Mais je suis aussi de ceux qui, envers et contre tout, continuent de croire en la possibilité d’un basculement régional vers la paix. Une paix froide peut-être, partielle, incertaine. Mais une paix tout de même.
La normalisation entre Israël et plusieurs pays arabes a déjà rebattu les cartes. Les Émirats, le Maroc, le Bahreïn ont compris qu’Israël n’est pas le problème, mais un partenaire potentiel. Une chance pour le Moyen-Orient.
La Syrie pourrait-elle suivre ce chemin ? Cela dépend de beaucoup de choses : de la sincérité de Joulani, de la capacité des Israéliens à sécuriser leur frontière nord, du soutien des Américains, et surtout… de la capacité du peuple syrien à dépasser la haine qui a été nourrie en lui pendant des décennies. Et croyez-moi, ce n’est pas une mince affaire.
Car ce dernier point est le plus difficile. Car même si les dirigeants changent, la mémoire, elle, reste. La haine, les guerres passées, la propagande : tout cela ne s’efface pas en un discours.

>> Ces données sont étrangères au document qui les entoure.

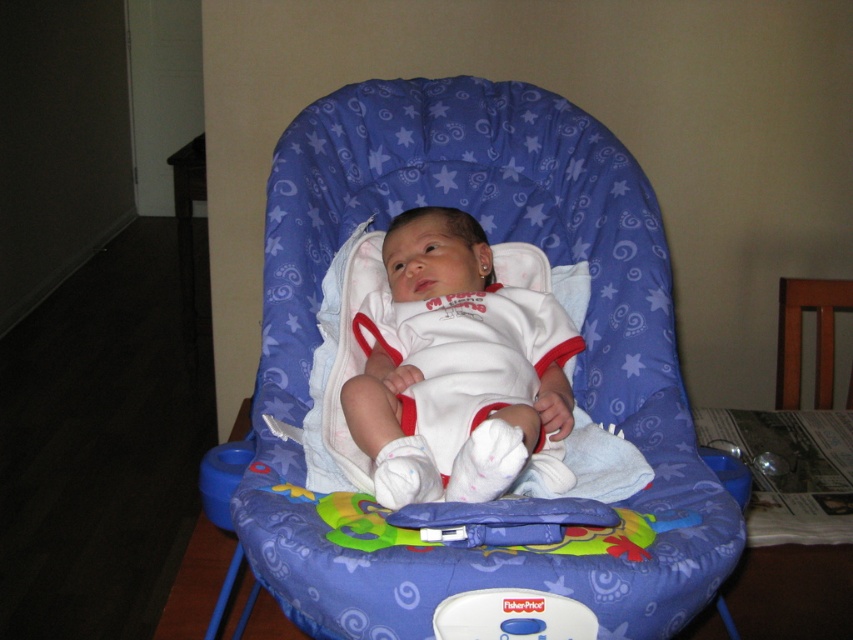
In the scene shown: Is white soft fabric baby at center wider than brown wood chair at right?

Yes.

Is point (397, 221) behind point (788, 346)?

That is False.

Identify the location of white soft fabric baby at center. This screenshot has height=640, width=853. (456, 368).

Where is `white soft fabric baby at center`? white soft fabric baby at center is located at coordinates (456, 368).

Does blue fabric baby carriage at center have a lesser width compared to brown wood chair at right?

No.

Is blue fabric baby carriage at center closer to the viewer compared to brown wood chair at right?

That is True.

The height and width of the screenshot is (640, 853). I want to click on blue fabric baby carriage at center, so click(x=550, y=262).

What do you see at coordinates (550, 262) in the screenshot? I see `blue fabric baby carriage at center` at bounding box center [550, 262].

Is point (614, 321) less distant than point (479, 636)?

No, (614, 321) is further to viewer.

Find the location of a particular element. blue fabric baby carriage at center is located at coordinates (550, 262).

You are a GUI agent. You are given a task and a screenshot of the screen. Output one action in this format:
    pyautogui.click(x=<x>, y=<y>)
    Task: Click on the blue fabric baby carriage at center
    
    Given the screenshot: What is the action you would take?
    pyautogui.click(x=550, y=262)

Alors oui, j’ai des réserves. Mais je ne veux pas renoncer à l’espérance. Si le passé de Joulani est un poids, il ne doit pas devenir un verrou.
Ce n’est pas lui que je soutiens.
C’est la possibilité que, malgré lui, ou avec lui, une autre voie s’ouvre.
Ce serait naïf d’y croire aveuglément. Mais ce serait irresponsable de ne pas explorer cette hypothèse, à condition qu’elle repose sur des actes clairs : rupture avec l’idéologie jihadiste, démilitarisation, garanties diplomatiques et, surtout, un dialogue réel avec la société syrienne, et justice pour toutes les minorités, alaouites, druzes, kurdes …
La paix ne viendra pas d’une simple signature. Elle viendra d’un basculement des récits, d’une volonté de tourner une page.
Et si, dans ce Moyen-Orient cabossé, l’improbable devenait possible ?
Je ne sais pas ce que fera Joulani. Mais je sais ce que je veux : une Syrie en paix avec elle-même et avec Israël.